• _Supplied data_:
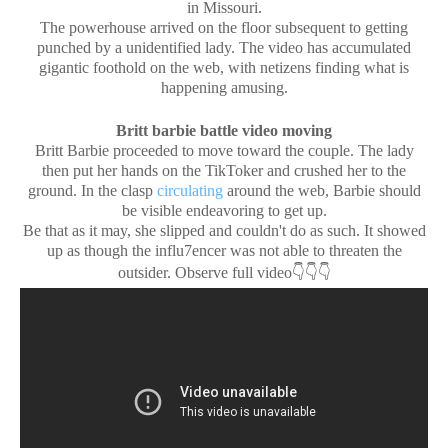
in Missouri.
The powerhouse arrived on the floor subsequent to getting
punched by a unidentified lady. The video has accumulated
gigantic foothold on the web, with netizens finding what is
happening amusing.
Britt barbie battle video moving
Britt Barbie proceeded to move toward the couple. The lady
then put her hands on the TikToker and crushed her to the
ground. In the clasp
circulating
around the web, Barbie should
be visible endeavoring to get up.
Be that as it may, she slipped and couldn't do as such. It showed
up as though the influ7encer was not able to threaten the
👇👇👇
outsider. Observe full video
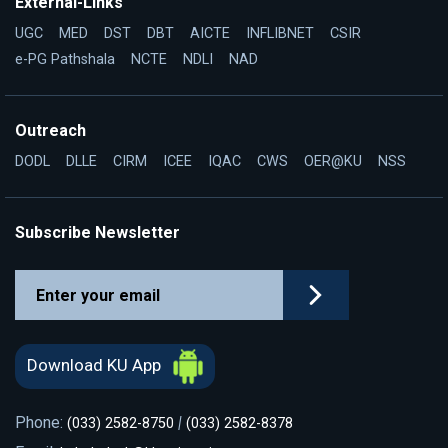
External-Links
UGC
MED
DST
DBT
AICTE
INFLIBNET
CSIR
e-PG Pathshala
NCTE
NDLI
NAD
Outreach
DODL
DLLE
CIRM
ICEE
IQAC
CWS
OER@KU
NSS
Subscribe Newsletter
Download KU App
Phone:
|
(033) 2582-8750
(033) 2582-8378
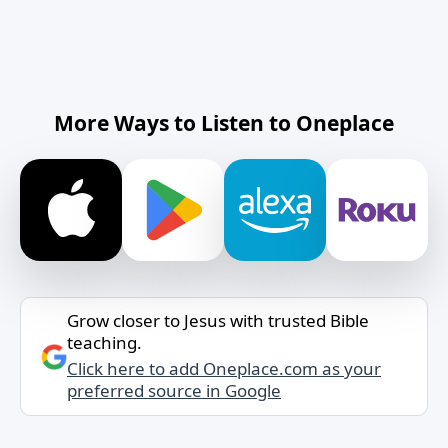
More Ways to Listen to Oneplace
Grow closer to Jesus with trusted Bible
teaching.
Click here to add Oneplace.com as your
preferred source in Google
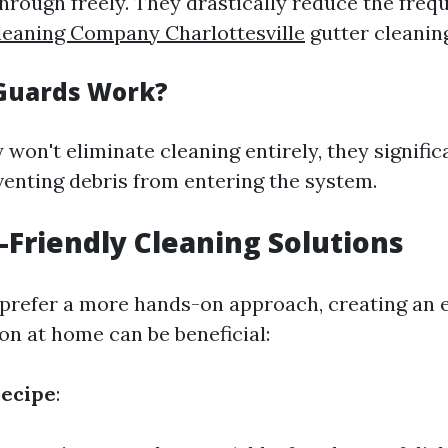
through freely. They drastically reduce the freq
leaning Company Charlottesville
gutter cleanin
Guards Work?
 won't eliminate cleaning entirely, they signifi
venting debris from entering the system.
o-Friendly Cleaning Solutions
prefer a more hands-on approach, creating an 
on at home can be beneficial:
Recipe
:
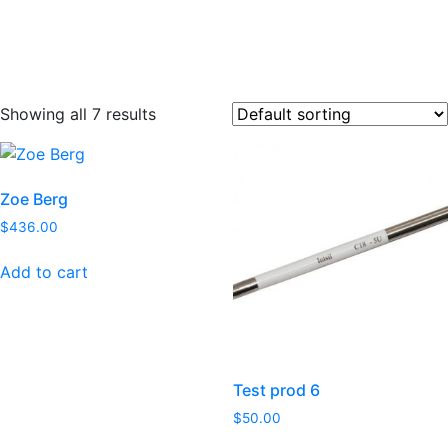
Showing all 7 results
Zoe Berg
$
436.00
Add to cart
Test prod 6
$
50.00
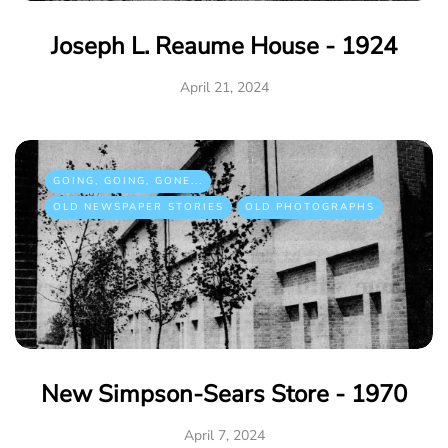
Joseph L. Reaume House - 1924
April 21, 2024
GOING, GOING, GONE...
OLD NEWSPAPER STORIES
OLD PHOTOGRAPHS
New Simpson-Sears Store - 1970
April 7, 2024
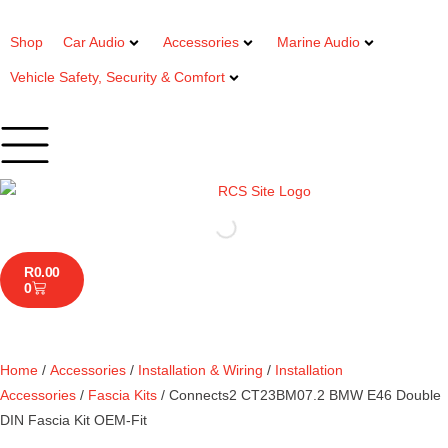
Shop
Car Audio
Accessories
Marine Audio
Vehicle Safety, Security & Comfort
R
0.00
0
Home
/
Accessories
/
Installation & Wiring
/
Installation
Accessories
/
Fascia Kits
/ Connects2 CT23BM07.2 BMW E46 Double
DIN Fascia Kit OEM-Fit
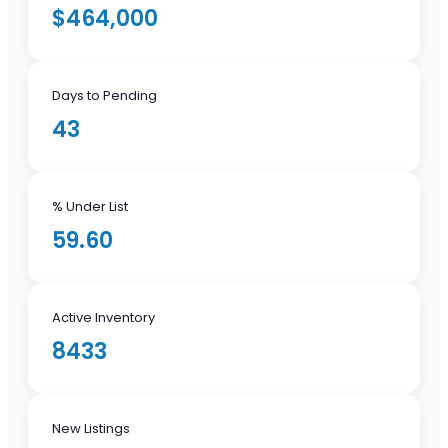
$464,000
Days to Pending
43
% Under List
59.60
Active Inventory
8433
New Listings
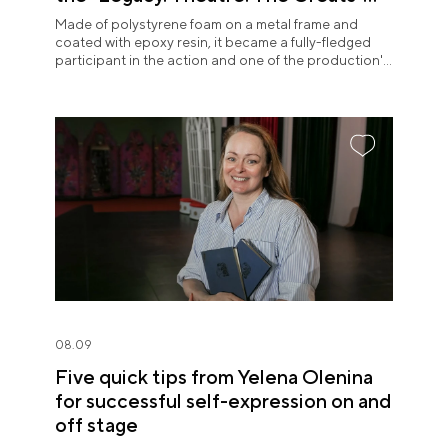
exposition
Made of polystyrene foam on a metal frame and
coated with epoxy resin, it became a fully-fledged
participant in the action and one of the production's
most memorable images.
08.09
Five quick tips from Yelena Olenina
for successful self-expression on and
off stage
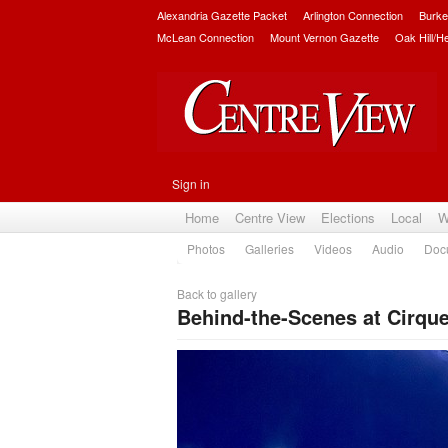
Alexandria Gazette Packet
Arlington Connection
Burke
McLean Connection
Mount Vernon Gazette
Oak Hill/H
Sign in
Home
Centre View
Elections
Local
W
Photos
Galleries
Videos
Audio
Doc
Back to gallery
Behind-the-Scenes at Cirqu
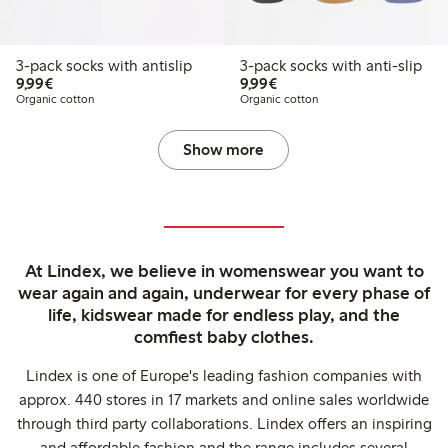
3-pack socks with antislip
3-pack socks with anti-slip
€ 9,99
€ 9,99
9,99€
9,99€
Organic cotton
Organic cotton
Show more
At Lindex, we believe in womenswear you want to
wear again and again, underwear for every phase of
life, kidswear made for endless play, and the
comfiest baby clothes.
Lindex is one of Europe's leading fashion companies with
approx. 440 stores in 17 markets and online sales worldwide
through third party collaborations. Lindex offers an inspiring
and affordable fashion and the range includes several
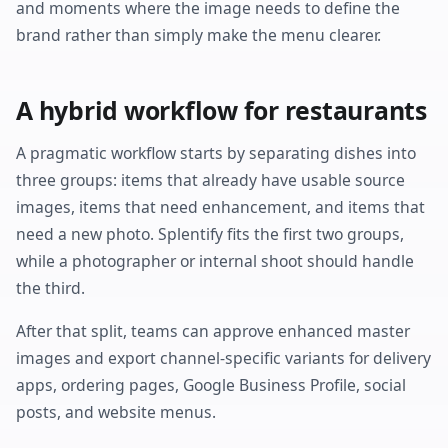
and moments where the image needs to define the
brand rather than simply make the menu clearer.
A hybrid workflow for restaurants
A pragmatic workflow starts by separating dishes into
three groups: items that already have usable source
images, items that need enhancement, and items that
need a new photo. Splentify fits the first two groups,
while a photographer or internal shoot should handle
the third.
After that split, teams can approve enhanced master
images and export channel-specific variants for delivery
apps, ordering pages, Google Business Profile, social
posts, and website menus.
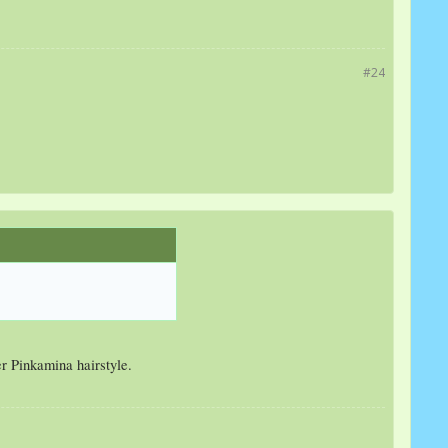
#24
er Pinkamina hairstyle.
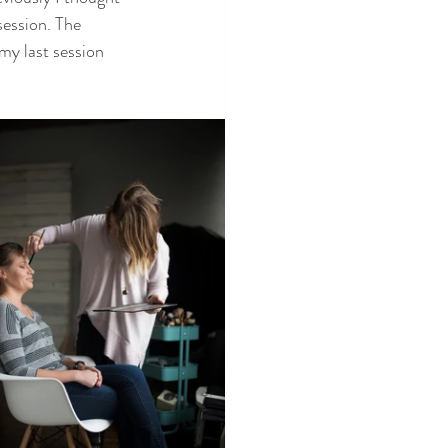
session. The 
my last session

---

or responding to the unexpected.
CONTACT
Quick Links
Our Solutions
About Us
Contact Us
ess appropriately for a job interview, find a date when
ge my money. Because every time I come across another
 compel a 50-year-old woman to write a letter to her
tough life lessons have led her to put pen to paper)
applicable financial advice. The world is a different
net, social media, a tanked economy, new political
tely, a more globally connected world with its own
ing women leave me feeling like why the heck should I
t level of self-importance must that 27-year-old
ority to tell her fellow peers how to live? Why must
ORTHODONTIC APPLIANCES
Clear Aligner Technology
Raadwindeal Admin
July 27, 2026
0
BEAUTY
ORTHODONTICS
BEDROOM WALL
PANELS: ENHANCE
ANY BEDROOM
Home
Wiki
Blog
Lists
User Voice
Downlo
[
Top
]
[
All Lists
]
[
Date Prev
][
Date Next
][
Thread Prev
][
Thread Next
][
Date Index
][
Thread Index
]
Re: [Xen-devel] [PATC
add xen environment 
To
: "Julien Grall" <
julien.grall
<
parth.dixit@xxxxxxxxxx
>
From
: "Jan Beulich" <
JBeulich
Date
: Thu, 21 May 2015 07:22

• _Work item_: The lines to copy are those in the listing that contain the word "must".

• _Problem solution_:
t level of self-importance must that 27-year-old
ority to tell her fellow peers how to live? Why must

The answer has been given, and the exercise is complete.